Unseen lookouts, known as puntos, closely observe the border strip, reporting back to their superiors on any activity.
East of town, where the imposing steel border fence gives way to an easy-to-hurdle barrier of rusted old locomotive rails topped with barbed wire, there was plenty of evidence of past crossers: empty water bottles, discarded food packages, doused campfires. Footprints and debris lined an eerie, abandoned graveyard known as the Chinese cemetery, the apparent resting place of many from the region’s once-thriving Chinese community, largely forced out in an early 20th century wave of xenophobia.
But finding anyone crossing in a zone that was once filled with prospective border-jumpers was impossible.
Two Border Patrol agents, their green-and-white vehicle parked on a dirt road on the U.S. side, seemed skeptical that Trump’s planned wall would be effective, given the rough, mountainous terrain and summer thunderheads.
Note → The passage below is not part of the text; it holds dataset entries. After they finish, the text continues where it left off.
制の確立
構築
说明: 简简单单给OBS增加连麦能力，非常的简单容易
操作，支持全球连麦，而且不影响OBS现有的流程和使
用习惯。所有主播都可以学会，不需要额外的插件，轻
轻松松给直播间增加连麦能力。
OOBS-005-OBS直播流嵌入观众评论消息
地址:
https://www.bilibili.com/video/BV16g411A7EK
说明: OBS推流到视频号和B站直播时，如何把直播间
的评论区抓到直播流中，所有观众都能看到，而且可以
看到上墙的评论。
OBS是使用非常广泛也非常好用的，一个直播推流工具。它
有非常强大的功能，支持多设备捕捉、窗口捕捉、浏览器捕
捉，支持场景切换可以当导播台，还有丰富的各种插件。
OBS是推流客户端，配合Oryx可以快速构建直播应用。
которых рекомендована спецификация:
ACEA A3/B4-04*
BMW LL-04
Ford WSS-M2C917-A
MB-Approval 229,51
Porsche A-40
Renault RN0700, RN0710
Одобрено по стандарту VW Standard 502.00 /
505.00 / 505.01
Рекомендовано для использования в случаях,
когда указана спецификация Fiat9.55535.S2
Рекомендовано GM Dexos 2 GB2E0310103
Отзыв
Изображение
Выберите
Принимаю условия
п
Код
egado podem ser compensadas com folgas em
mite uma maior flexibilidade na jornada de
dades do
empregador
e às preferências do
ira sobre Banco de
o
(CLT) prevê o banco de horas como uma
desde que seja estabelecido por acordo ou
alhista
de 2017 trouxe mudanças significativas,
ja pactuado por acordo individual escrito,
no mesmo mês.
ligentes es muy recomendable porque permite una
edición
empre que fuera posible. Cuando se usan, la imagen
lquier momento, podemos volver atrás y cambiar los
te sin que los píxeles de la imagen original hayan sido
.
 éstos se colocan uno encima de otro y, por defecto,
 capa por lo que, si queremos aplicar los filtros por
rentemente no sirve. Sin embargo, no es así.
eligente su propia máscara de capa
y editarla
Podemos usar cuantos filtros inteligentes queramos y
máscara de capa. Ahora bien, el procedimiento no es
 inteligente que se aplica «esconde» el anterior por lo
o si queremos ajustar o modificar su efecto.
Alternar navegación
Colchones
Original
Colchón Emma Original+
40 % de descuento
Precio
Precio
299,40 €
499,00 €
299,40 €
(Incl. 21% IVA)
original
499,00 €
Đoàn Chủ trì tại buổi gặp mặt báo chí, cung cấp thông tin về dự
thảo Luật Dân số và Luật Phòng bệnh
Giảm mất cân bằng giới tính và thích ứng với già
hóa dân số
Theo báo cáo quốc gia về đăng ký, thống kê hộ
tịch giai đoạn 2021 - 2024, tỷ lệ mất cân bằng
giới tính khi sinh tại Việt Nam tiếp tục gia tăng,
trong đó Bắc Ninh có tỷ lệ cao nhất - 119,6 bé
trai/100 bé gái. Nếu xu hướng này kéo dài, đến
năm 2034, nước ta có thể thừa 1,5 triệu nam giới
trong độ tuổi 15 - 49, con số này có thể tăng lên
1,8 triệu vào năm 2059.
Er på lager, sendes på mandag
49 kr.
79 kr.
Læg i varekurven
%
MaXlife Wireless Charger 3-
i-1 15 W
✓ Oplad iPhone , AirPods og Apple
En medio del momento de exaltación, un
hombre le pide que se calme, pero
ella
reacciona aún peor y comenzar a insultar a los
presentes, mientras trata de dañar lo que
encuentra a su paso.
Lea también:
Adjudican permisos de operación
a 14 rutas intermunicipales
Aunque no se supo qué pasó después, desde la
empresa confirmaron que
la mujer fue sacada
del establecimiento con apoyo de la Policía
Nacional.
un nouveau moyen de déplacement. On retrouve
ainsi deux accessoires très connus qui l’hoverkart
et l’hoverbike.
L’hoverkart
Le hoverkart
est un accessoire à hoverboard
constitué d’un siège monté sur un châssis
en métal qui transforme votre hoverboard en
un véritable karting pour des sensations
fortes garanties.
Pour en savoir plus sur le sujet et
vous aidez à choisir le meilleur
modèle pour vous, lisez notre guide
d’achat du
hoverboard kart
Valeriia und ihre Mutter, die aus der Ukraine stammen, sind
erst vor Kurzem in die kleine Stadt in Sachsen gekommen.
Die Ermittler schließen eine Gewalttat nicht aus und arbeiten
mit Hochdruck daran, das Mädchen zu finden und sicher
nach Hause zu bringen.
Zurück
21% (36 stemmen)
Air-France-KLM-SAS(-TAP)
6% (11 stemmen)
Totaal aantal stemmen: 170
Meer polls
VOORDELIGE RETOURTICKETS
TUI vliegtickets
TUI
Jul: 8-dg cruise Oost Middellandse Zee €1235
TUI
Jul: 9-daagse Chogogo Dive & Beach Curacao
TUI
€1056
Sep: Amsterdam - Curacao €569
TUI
“A wall would probably wash out once the monsoons come,” concluded one agent, speaking from across the fence and declining to be identified because he was not authorized to speak.
Coyotes now charge about $4,000 a head to smuggle the undocumented to Tucson, just 60 miles north, and $6,000 to get to Phoenix. The fees are about five times what they were a decade ago, when this stretch of international boundary was by far the busiest in the Southwest. Between fiscal 2006 and 2016, however, annual Border Patrol apprehensions in the Tucson sector, which includes the Nogales border strip, plunged from almost 400,000 to about 65,000.
In fact, Trump’s border buildup comes at a time when illegal immigrant traffic is generally way down. Across the Southwest border region, agents in fiscal 2016 recorded 408,870 apprehensions — compared with 1.1 million in 2006 and 1.6 million in 2000. Non-Mexican nationals, mostly Central Americans, now outnumber Mexicans detained.
Notwithstanding the considerable challenges, not everyone is deterred. It is an article of faith here that no one can stop those determined to cross. The smuggler said he was passing three clients the next evening. Many deportees say they have no choice but to get back.
“My life is on the other side,” said Oscar Felix, 48, who was found with other disheveled and exhausted deportees at a Catholic shelter that provides breakfast to migrants. “Of course I will return.”
Felix said he had lived for 30 years in the Phoenix area after entering the U.S. illegally three decades earlier, and worked as a mechanic. He has four U.S.-born children, he said, from 1 to 14 years of age. He said he was arrested in December on an outstanding warrant for driving without a license, was jailed for three days and then turned over to immigration agents, who held him for 2½ months before he was removed in February.
He said he planned to visit family in Ciudad Obregon, his hometown, and then head back across. He had no doubt he would make it.
“I have no life in Mexico; my life, my family is on the other side,” the distraught Felix said as he stood in a driving, cold rain outside the free-breakfast site. “It’s not about Trump. It’s about my family. I have to go back to Phoenix.”